Quality Coefficients for Interferometric Phase Linking
Magnus Heimpel, Irena Hajnsek, Othmar Frey
TL;DR
This work introduces a unified theoretical framework for interferometric phase linking in distributed scatterer InSAR and defines three normalized quality coefficients: the closure phase coefficient $\gamma_{CP}$, the method-specific goodness-of-fit coefficient $\gamma_{GOF}$, and the ambiguity coefficient $\gamma_A$. The coefficients are computed from the coherence matrix and phase-linking solutions across eigendecomposition and phase triangulation methods, with noise-floor corrections and normalization to [0,1], enabling consistent cross-stack thresholding. Experiments on TerraSAR-X data over Visp validate that $\gamma_{CP}$ effectively pre-screens stable areas, $\gamma_{GOF}$ aligns with established indicators while generalizing them, and $\gamma_A$ flags unstable yet well-fitting solutions, collectively supporting robust pixel selection and quality control in DS-InSAR processing. The framework unifies existing phase-linking criteria, clarifies their connections to objective functions, and provides practical tools for improved deformation mapping in challenging decorrelated regions.
Abstract
In multi-temporal InSAR, phase linking refers to the estimation of a single-reference interferometric phase history from the information contained in the coherence matrix of a distributed scatterer.
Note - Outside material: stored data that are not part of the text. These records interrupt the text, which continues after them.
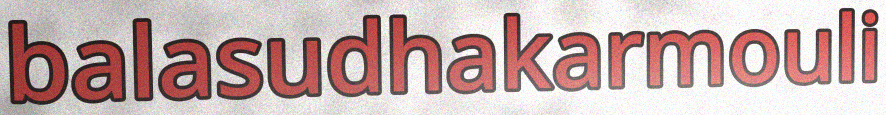
balasudhakarmouliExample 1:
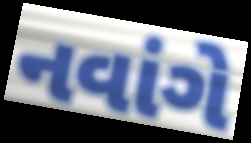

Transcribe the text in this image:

નવાંગે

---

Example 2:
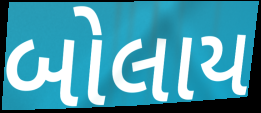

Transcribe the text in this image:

બોલાય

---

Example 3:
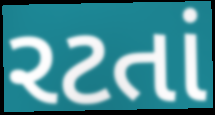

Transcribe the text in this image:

રટતાં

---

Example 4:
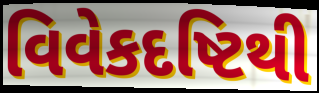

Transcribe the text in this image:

વિવેકદષ્ટિથી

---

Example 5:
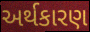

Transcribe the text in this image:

અર્થકારણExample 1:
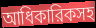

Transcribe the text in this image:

আধিকারিকসহ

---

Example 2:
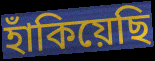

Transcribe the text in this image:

হাঁকিয়েছি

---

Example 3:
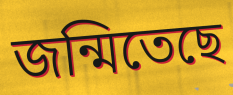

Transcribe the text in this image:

জন্মিতেছে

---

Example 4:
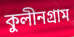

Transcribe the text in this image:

কুলীনগ্রাম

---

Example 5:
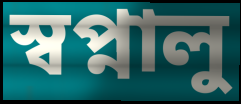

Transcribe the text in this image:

স্বপ্নালুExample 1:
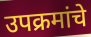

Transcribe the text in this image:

उपक्रमांचे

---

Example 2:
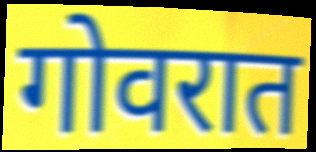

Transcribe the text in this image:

गोवरात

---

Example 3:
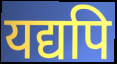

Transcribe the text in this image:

यद्यपि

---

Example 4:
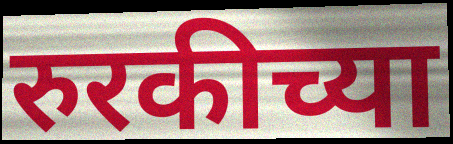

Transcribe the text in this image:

रुरकीच्या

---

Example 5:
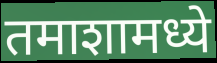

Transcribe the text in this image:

तमाशामध्ये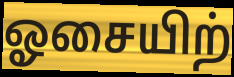
ஓசையிற்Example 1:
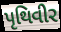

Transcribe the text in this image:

પૃથિવીર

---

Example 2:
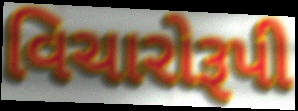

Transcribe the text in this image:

વિચારોરૂપી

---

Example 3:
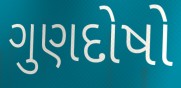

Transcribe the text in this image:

ગુણદોષો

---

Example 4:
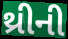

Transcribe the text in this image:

થ્રીની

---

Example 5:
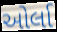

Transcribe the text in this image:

ઓર્લા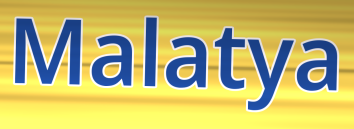
Malatya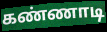
கண்ணாடி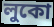
লুকো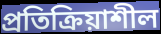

Since the phase information in the coherence matrix is typically inconsistent, the extent to which the estimated phase history captures it must be assessed to exclude unreliable pixels from further processing. We introduce three quality criteria in the form of coefficients, for threshold-based pixel selection: a coefficient based on closure phase that quantifies the internal consistency of the phase information in the coherence matrix; a goodness-of-fit coefficient that quantifies how well a resulting phase history estimate approximates the phase information according to the characteristic optimization model of a given phase linking method; and an ambiguity coefficient that compares the goodness of fit of the original estimate with that of an orthogonal alternative. We formulate the phase linking methods and these criteria within a unified mathematical framework and discuss computational and algorithmic aspects. Unlike existing goodness-of-fit indicators, the proposed coefficients are normalized to the unit interval with explicit noise-floor correction, improving interpretability across stacks of different size. Experiments on TerraSAR-X data over Visp, Switzerland, indicate that the closure phase coefficient effectively pre-screens stable areas, the goodness-of-fit coefficient aligns with and systematically generalizes established quality indicators, and the ambiguity coefficient flags solutions that fit well but are unstable. Together, the coefficients enable systematic pixel selection and quality control in the interferometric processing of distributed scatterers.